What you are asked to do:
Write out every entry precisely as given, leaving the pictures out.

Source records:
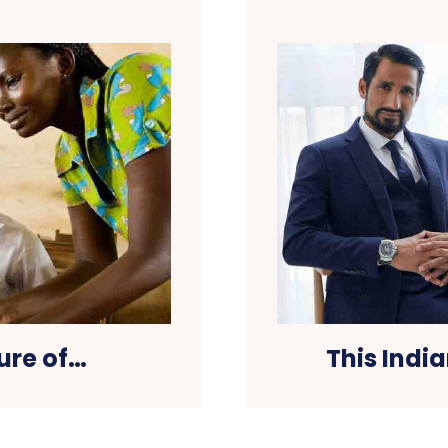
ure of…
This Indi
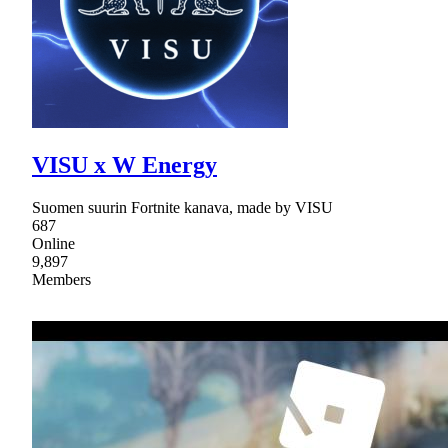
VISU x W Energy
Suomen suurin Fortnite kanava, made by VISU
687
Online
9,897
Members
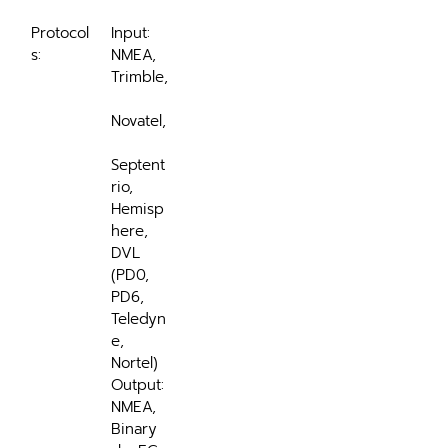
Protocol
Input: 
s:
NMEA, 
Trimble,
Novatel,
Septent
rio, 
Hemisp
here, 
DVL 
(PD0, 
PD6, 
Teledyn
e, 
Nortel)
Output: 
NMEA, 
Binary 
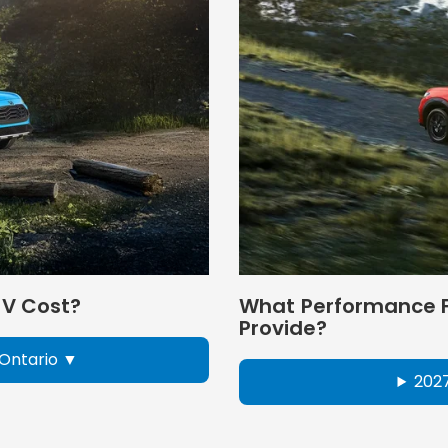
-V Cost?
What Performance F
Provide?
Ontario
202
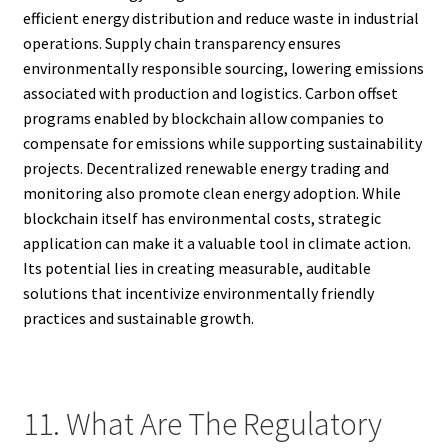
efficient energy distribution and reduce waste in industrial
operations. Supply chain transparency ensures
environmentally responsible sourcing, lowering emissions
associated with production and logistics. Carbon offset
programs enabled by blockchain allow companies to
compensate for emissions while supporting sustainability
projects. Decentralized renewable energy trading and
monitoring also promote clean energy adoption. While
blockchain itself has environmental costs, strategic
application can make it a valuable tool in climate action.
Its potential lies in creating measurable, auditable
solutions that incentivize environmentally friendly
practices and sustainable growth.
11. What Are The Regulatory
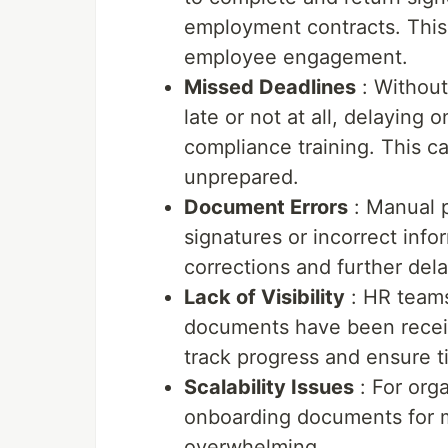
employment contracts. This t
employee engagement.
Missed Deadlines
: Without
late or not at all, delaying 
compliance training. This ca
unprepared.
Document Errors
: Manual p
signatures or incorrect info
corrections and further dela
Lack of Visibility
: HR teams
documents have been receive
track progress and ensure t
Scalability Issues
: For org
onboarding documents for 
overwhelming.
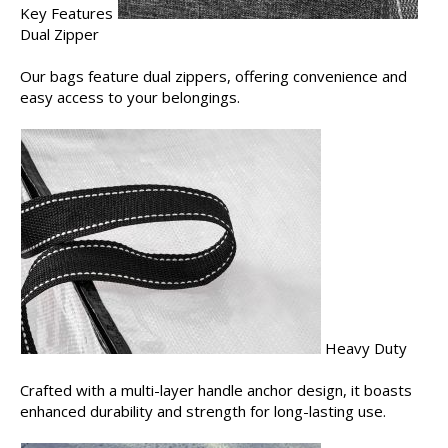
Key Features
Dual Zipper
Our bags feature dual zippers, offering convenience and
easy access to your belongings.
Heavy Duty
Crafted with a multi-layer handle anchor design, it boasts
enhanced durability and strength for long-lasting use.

Solved exercise:
ure of…
This Indi
VISU x W Energy
Suomen suurin Fortnite kanava, made by VISU
687
Online
9,897
Members
Protocol
Input: 
s:
NMEA, 
Trimble,
Novatel,
Septent
rio, 
Hemisp
here, 
DVL 
(PD0, 
PD6, 
Teledyn
e, 
Nortel)
Output: 
NMEA, 
Binary 
-V Cost?
What Performance F
Provide?
Ontario
202
efficient energy distribution and reduce waste in industrial
operations. Supply chain transparency ensures
environmentally responsible sourcing, lowering emissions
associated with production and logistics. Carbon offset
programs enabled by blockchain allow companies to
compensate for emissions while supporting sustainability
projects. Decentralized renewable energy trading and
monitoring also promote clean energy adoption. While
blockchain itself has environmental costs, strategic
application can make it a valuable tool in climate action.
Its potential lies in creating measurable, auditable
solutions that incentivize environmentally friendly
practices and sustainable growth.
11. What Are The Regulatory
employment contracts. This t
employee engagement.
Missed Deadlines
: Without
late or not at all, delaying 
compliance training. This ca
unprepared.
Document Errors
: Manual p
signatures or incorrect info
corrections and further dela
Lack of Visibility
: HR teams
documents have been receive
track progress and ensure t
Scalability Issues
: For org
onboarding documents for 
overwhelming.
Key Features
Dual Zipper
Our bags feature dual zippers, offering convenience and
easy access to your belongings.
Heavy Duty
Crafted with a multi-layer handle anchor design, it boasts
enhanced durability and strength for long-lasting use.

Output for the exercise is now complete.